Python string prefix

Question

Python string prefix

Asked 7 years, 3 months ago

Viewed 260 times

-1

I made a script to download an attachment from an email, this attachment is an XML file, and I want to save it in a database. But when I get the XML body, it comes with the prefix 'b' and therefore the error when saving the XML in the database.

The string that goes to SQL ends up like this:

INSERT  INTO NFes (xml) VALUES (b'<?xml version...')

Those are the mistakes:

"Operand type conflict: image is incompatible with xml (206)" "Unable to prepare one or more instructions. (8180)"

I have tried to change the encoding using str(xml, "utf-8"), for example, which would solve the prefix problem. But an error occurs with ODBC SQL Server Driver: "XML Parsing: Line 1, character 38, cannot toggle encoding (9402) (Sqlparamdata)"

He’s not complaining about that comma right at the beginning of XML?

– Giovanni Nunes

2018/04/09 at 23:22
agree with @Giovanni, I think this comma should generate this error...

– aa_sp

2018/04/10 at 12:54
I’m sorry, the comma at the beginning of XML was a typo. I added the error message to the topic when trying to save XML with b in front.

– Gustavo Primo

2018/04/10 at 14:03
Include the code you use to generate this string and the type of the xml column in your database.

– Leandro Angelo

2018/04/11 at 00:31

2 answers

-1

My XML has an attribute "encoding" and so the error message said that it was not possible to toggle the encoding.

Then I made a replace to remove the 'encoding="utf-8"'. And to remove the prefix 'b' I just did what I had tried before, I used a str(xml,'utf-8'). After these changes it was possible to save to the bank normally!

Browser other questions tagged sql python odbc

You are not signed in. Login or sign up in order to post.

by jsbueno • **30,668** points · Answer 1 · 2018-04-10T17:33:33+00:00

The "prefix b" indicates that the object you have at hand is not a text string - but a set of bytes - In Python 3 the two things are fundamentally different, why you always need to know how the text is coded in bytes to be able to transform them into characters. Nowadays it is increasingly common for the text to be in the "utf-8" encoding, but some legacy systems and Windows use the "latin-1" encoding - which allows all characters in the Portuguese language to be in a single byte.

Python objects of type "bytes" have a "Decode" method - just call it and the result will be the text string (which is specified in Python without the prefix 'b'). but beyond the "Decode" method, the call str(xml, 'utf-8') would also make this transformation - the error message changes. Since it is not the Python error saying that there is an invalid utf-8 sequence, the chance is that your XML is in utf-8 - only ODBC complains of an invalid character: utf-8 supports universal characters - other encodings, such as latin1, no - if there are characters in languages with Greek, Russian, Hebrew, or even punctuation signs that are not defined in Latin-1, an error will occur, which may well be that.

The remedy would be to force an Escaping encoding to pass the data to the driver - only, here’s another problem: the function does not accept bytes (the already encoded text). Result: you will have to maim the Python text, replacing all the characters outside of "latin1" with "?", turn it back into text and then make your call. There, if there is no other error in XML should work.

I’d recommend contacting whoever designed the bank you’re feeding to accept universal coding.

To understand more about these processes, now stop everything you’re doing and read http://local.joelonsoftware.com/wiki/O_M%C3%ADnimo_Absoluto_Que_Todos_os_Programadores_de_Software_Precisam,_Absolutamente,_Positivamente_de_Saber_Sobre_Unicode_e_Conjuntos_de_Caracteres_(Sem_Desculpas!)

To fix your problem and remove problematic characters from the text:

An error equivalent to this is what is now occurring within the ODBC code - if you send a text with Cyrillic characters, for example:

In [119]: a = "texto inválido: Ут пауло интерессет темпорибус пер"

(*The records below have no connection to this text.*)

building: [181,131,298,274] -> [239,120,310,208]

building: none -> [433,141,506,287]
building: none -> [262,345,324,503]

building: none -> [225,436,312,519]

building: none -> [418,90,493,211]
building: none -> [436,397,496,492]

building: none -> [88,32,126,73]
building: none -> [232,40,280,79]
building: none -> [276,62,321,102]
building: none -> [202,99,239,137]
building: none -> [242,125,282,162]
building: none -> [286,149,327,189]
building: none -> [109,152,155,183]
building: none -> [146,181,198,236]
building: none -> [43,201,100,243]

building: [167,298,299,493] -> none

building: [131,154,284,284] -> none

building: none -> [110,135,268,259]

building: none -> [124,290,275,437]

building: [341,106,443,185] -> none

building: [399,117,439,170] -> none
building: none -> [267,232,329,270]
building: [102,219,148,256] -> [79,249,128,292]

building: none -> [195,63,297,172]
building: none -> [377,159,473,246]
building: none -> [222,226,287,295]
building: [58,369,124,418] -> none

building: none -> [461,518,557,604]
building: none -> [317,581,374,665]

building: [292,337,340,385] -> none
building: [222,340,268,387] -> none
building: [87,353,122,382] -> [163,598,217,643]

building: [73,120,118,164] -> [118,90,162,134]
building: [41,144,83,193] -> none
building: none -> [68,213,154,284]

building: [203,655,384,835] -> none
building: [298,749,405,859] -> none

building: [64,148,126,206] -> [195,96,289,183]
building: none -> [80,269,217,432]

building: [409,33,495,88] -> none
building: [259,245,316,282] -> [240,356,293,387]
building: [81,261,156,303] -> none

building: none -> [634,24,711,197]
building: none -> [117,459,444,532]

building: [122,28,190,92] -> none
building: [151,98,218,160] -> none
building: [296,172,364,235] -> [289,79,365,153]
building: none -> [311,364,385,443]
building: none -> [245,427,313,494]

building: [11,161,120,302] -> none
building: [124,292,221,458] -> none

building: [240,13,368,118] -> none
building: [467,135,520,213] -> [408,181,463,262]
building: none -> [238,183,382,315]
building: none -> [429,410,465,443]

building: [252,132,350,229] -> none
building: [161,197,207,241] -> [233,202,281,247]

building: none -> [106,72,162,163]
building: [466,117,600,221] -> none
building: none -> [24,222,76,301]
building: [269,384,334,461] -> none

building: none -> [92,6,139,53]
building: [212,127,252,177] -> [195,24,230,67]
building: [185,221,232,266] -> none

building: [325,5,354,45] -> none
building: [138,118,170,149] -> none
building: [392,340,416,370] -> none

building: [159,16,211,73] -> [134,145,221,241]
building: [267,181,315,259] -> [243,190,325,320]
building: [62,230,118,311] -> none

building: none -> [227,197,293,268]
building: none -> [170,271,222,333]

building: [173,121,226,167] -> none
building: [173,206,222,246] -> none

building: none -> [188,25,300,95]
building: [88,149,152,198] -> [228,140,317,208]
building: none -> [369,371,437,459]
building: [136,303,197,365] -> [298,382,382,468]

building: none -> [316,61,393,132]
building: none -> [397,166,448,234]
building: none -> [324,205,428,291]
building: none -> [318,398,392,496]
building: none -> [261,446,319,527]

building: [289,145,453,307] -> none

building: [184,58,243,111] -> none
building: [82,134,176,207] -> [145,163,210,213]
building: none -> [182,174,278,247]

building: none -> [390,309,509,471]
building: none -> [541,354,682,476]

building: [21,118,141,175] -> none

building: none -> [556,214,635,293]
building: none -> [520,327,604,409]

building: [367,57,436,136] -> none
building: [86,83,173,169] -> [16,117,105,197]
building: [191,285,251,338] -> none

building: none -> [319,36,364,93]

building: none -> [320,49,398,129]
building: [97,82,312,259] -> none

In [120]: a.encode("latin-1")
UnicodeEncodeError                        Traceback (most recent call last)

So - you must: decode your data using utf-8, code it back to latin-1, swap the unknown characters for "?" ,and decode back to text - there will be data that can be sent to your database:

In [122]: dados
Out[122]: b'texto inv\xc3\xa1lido: \xd0\xa3\xd1\x82'

In [123]: dados_str = dados.decode("utf-8").encode("latin1", errors="replace").decode("latin1")

In [124]: dados_str
Out[124]: 'texto inválido: ??'

(The "data" variable in this example is equivalent to what you have there at the beginning: a bytes object representing text encoded in utf-8, with invalid characters in latin-1). If you keep having the same mistake não é possível alternar a codificação, expriemnte filter out all not ASCII characters - use "ASCII" instead of "latin-1" in the above code.